**YOUR ASSIGNMENT**
No line before the one containing "right front paw: (87, 252)" should appear; that line and all lines after it, through the end of the data, are to be set down exactly.

*-*-*

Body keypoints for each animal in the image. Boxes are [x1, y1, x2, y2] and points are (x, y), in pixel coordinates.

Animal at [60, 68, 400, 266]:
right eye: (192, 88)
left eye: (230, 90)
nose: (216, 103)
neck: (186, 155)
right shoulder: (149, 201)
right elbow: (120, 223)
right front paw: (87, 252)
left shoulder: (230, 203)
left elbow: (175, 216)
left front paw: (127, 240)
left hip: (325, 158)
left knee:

*-*-*

**ANSWER TO THE EXERCISE**
right front paw: (87, 252)
left shoulder: (230, 203)
left elbow: (175, 216)
left front paw: (127, 240)
left hip: (325, 158)
left knee:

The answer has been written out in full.